I’ve written about this at length in the past, so I don’t propose to go over old ground. But it’s generally accepted that the primary function of all advertising is to encourage brand switching and to bring new products to the public’s attention. The effect on the overall level of demand for the category is minimal. This is especially true of problem drinkers, who will go for whatever they can get their hands on at an affordable price. Over time, removing alcohol brands from the general public consciousness might have a moderate effect on dampening demand, but it would be a very slow process. We can see this with tobacco where, despite a total advertising ban, above-inflation price hikes and severe restrictions on where it can be consumed, the total level of sales has only gradually declined.
The authors of the document seem particularly concerned about the impact of advertising on children, and indeed have come up with a cringe-inducing “easy-read” version of it, from which the image above it taken. Being exposed to alcohol images apparently has a pernicious effect on children, even though they must regularly see people drinking in pubs and restaurants.. But surely young people start drinking alcohol because they are introduced to it by family or peer group members, not because they see a poster for Madri or Smirnoff. It seems to be a case of recruiting children as soldiers in the war on alcohol.
The public health lobby must be well aware that they are exaggerating the impact of advertising restrictions on consumption levels. But it serves their purpose to foster a climate of moral panic to promote a long-term process of denormalisation.

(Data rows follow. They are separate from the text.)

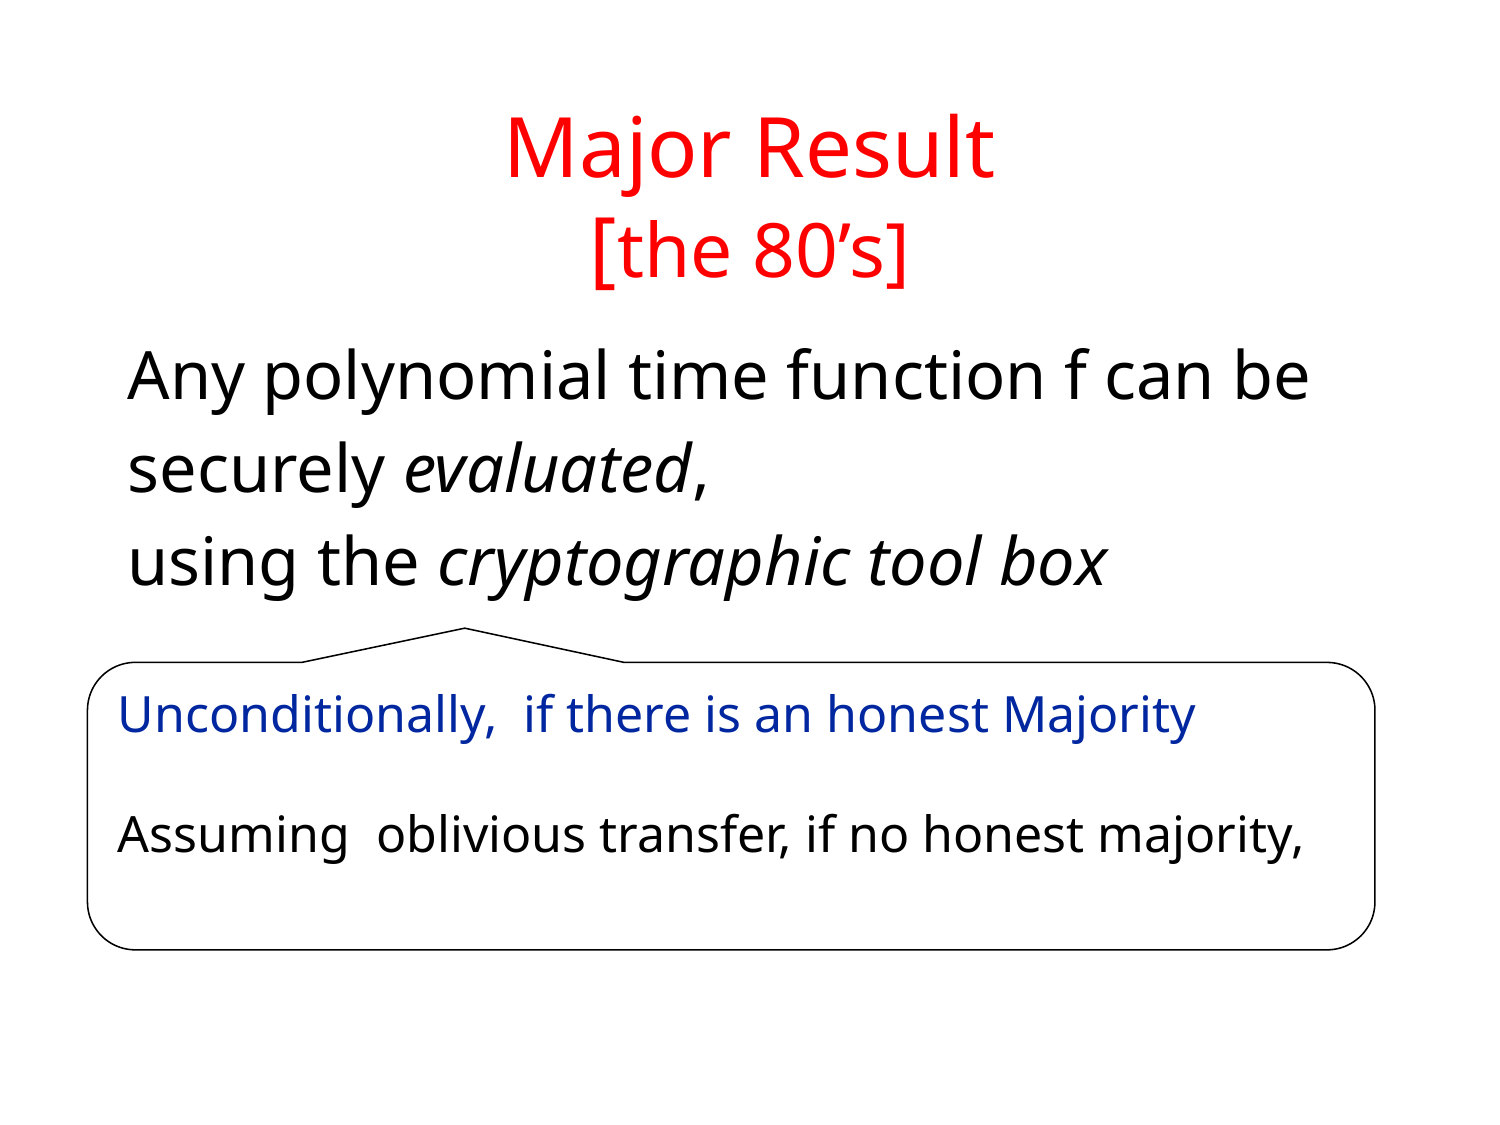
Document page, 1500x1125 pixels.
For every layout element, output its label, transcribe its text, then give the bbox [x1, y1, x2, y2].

list Any polynomial time function f can be securely evaluated, using the cryptographic tool box [112, 324, 1401, 701]
text_box [87, 628, 1375, 950]
title Major Result [the 80’s] [112, 99, 1388, 288]
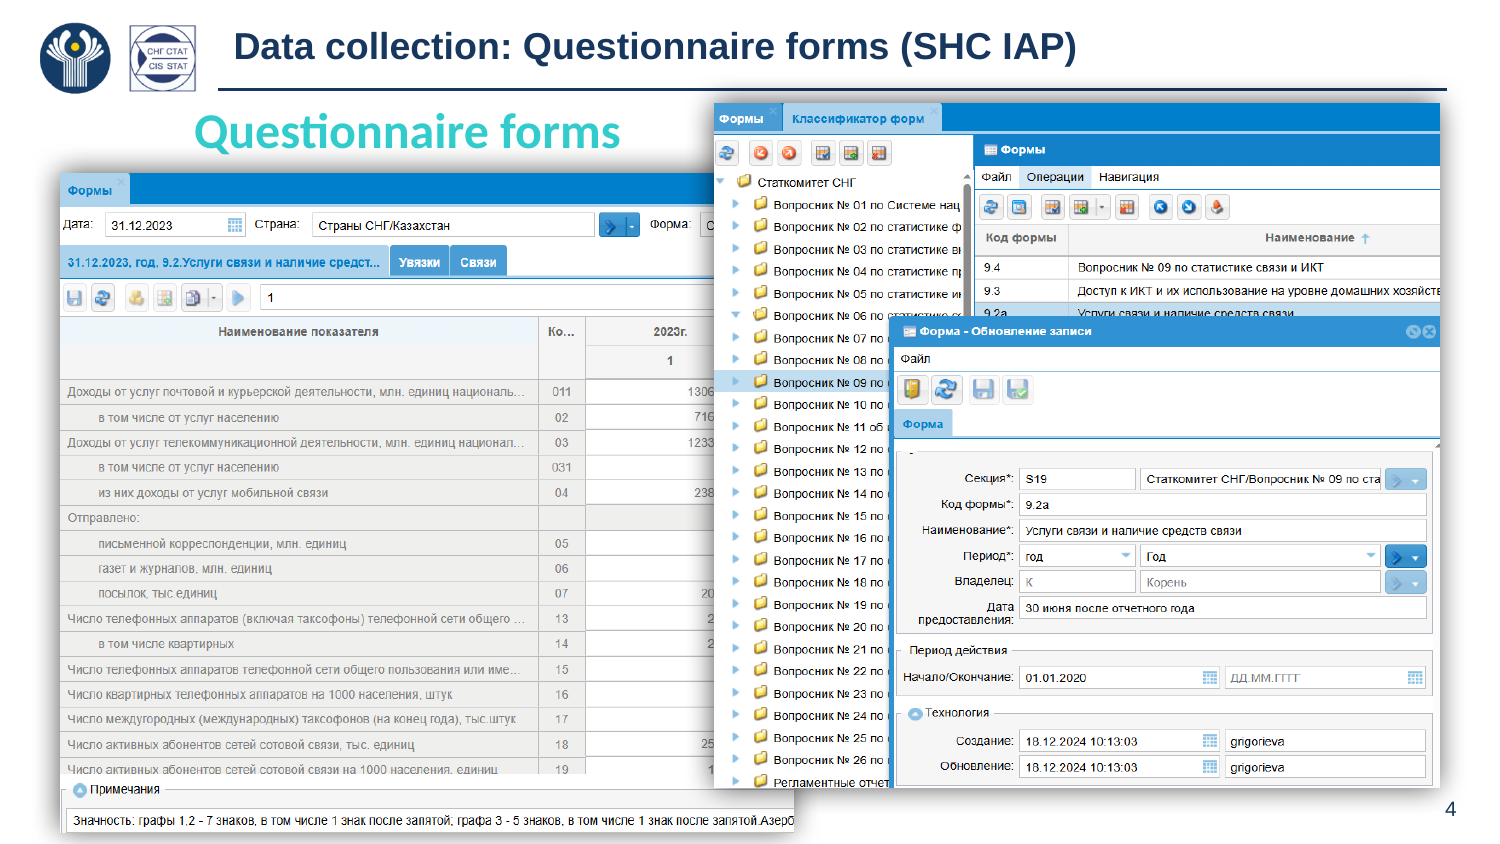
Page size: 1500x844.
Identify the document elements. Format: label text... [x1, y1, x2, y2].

picture [0, 0, 1440, 833]
text_box Questionnaire forms [64, 91, 702, 153]
title Data collection: Questionnaire forms (SHC IAP) [218, 0, 1282, 90]
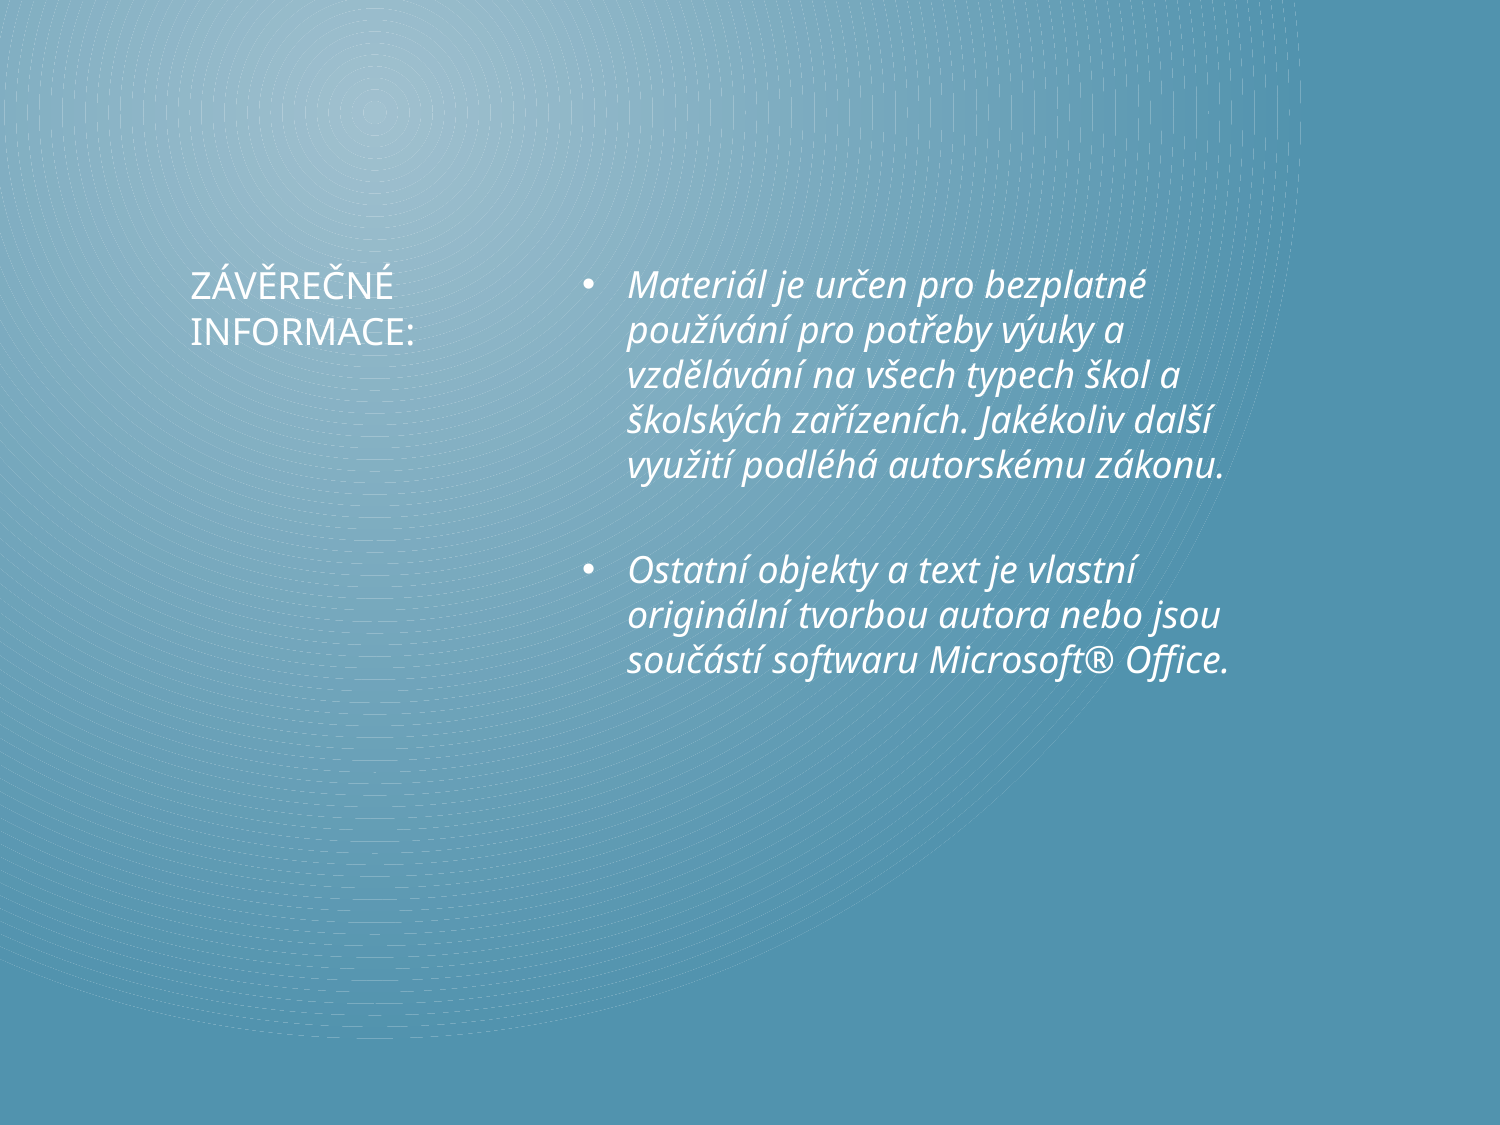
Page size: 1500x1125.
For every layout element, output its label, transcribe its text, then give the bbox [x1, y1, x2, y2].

list Materiál je určen pro bezplatné používání pro potřeby výuky a vzdělávání na všech typech škol a školských zařízeních. Jakékoliv další využití podléhá autorskému zákonu. Ostatní objekty a text je vlastní originální tvorbou autora nebo jsou součástí softwaru Microsoft® Office. [566, 253, 1260, 891]
title Závěrečné informace: [175, 254, 516, 580]
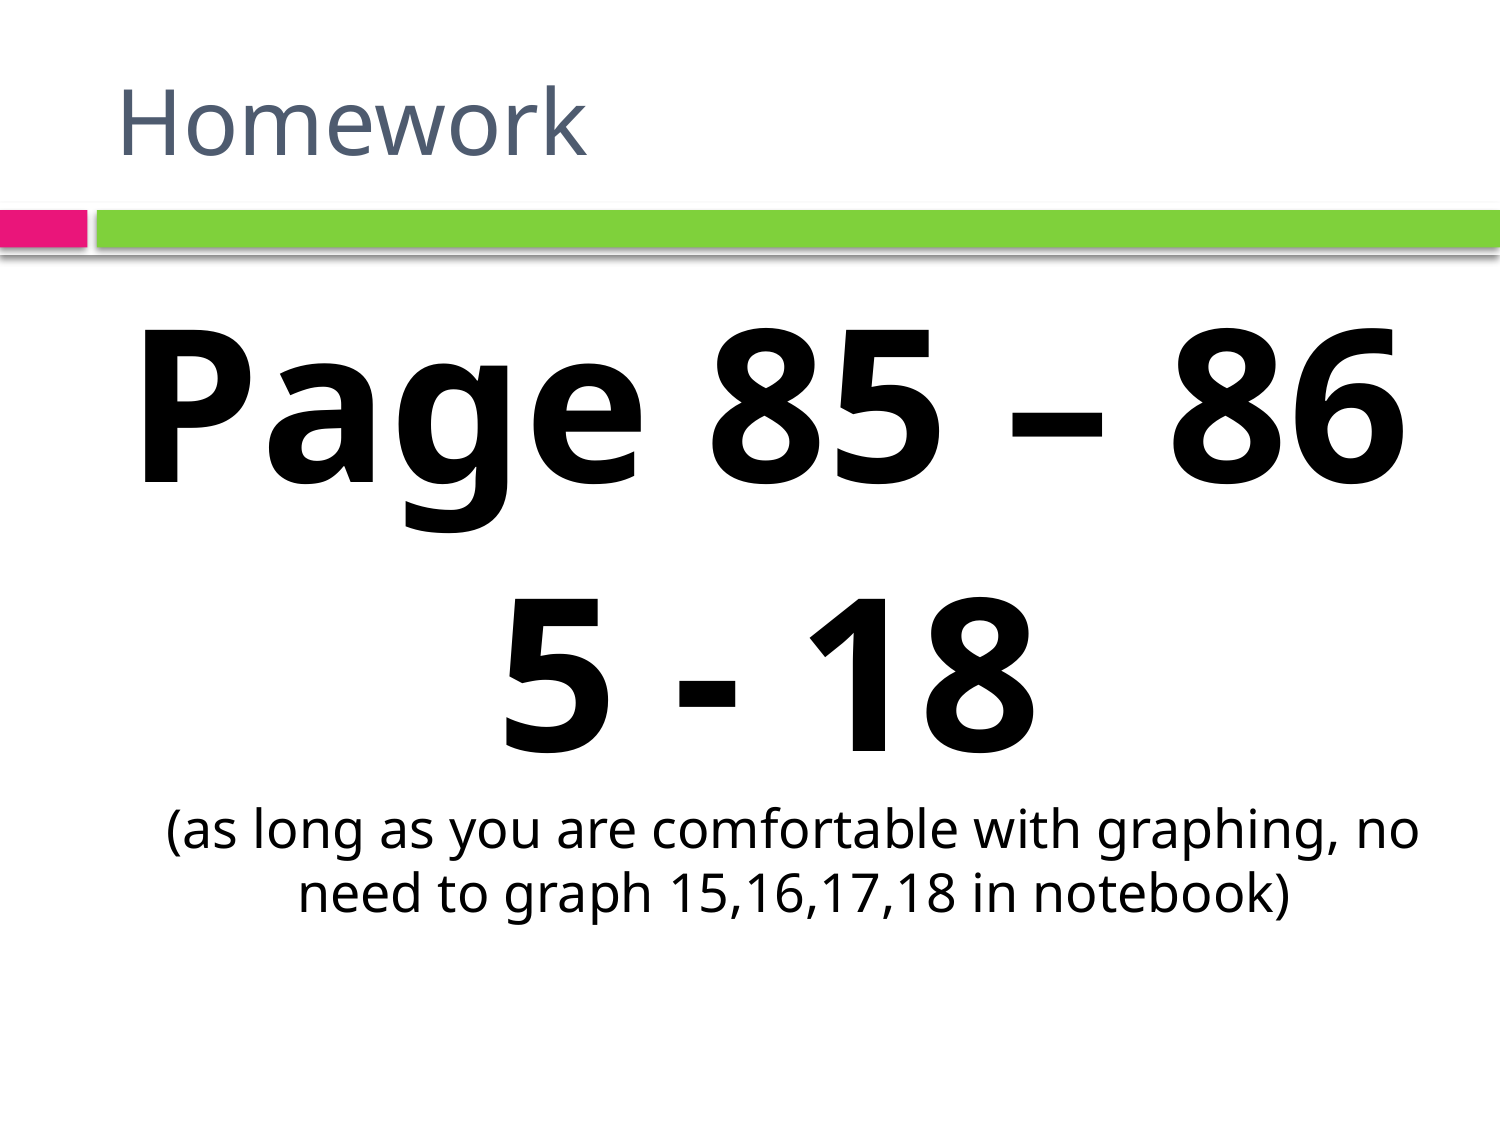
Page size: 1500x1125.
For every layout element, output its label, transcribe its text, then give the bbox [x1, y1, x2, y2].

list Page 85 – 86 5 - 18 (as long as you are comfortable with graphing, no need to graph 15,16,17,18 in notebook) [100, 262, 1438, 1000]
title Homework [100, 37, 1438, 200]
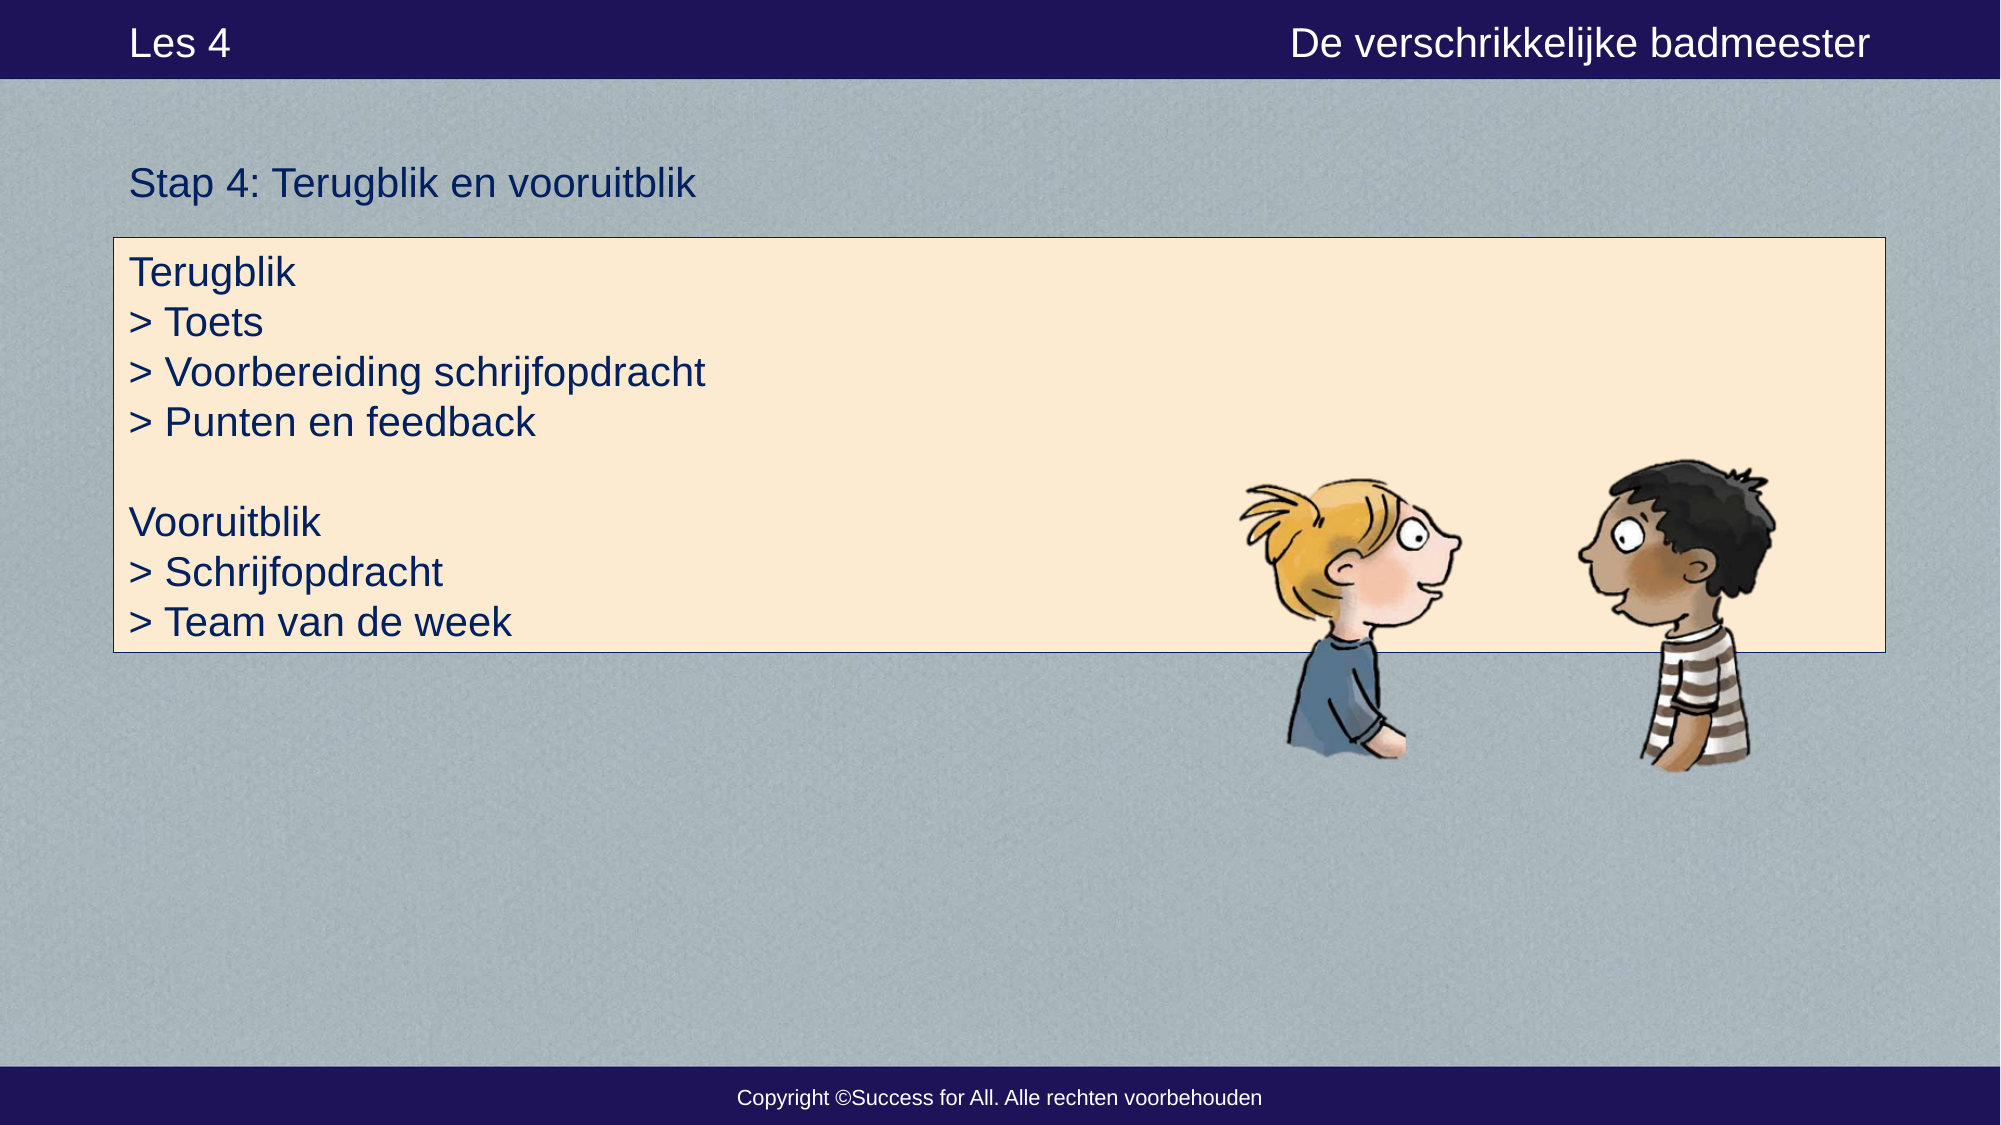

Some smaller producers may have a sneaking sympathy for measures to prevent sports sponsorship and TV advertising. Surely that will hurt the big players and help the little guy. But that is embarking down a dangerous road. Advertising restrictions will always work against new products and new entrants to the market, and reinforce establish brands that people are familiar with. They serve to ossify the market in its previous form. Tobacco brand choice now relies entirely on word-of-mouth and folk memory of how things were before the ban. It would be completely impossible now for a new company to enter the market, or to introduce an entirely new cigarette brand.
Drinks retailers have reacted with alarm to the prospect of having to put alcohol products out of sight. And it should not be forgotten that whisky is Scotland’s biggest export earner, and I can’t imagine the industry being particularly pleased about being prevented from advertising their product in its home country.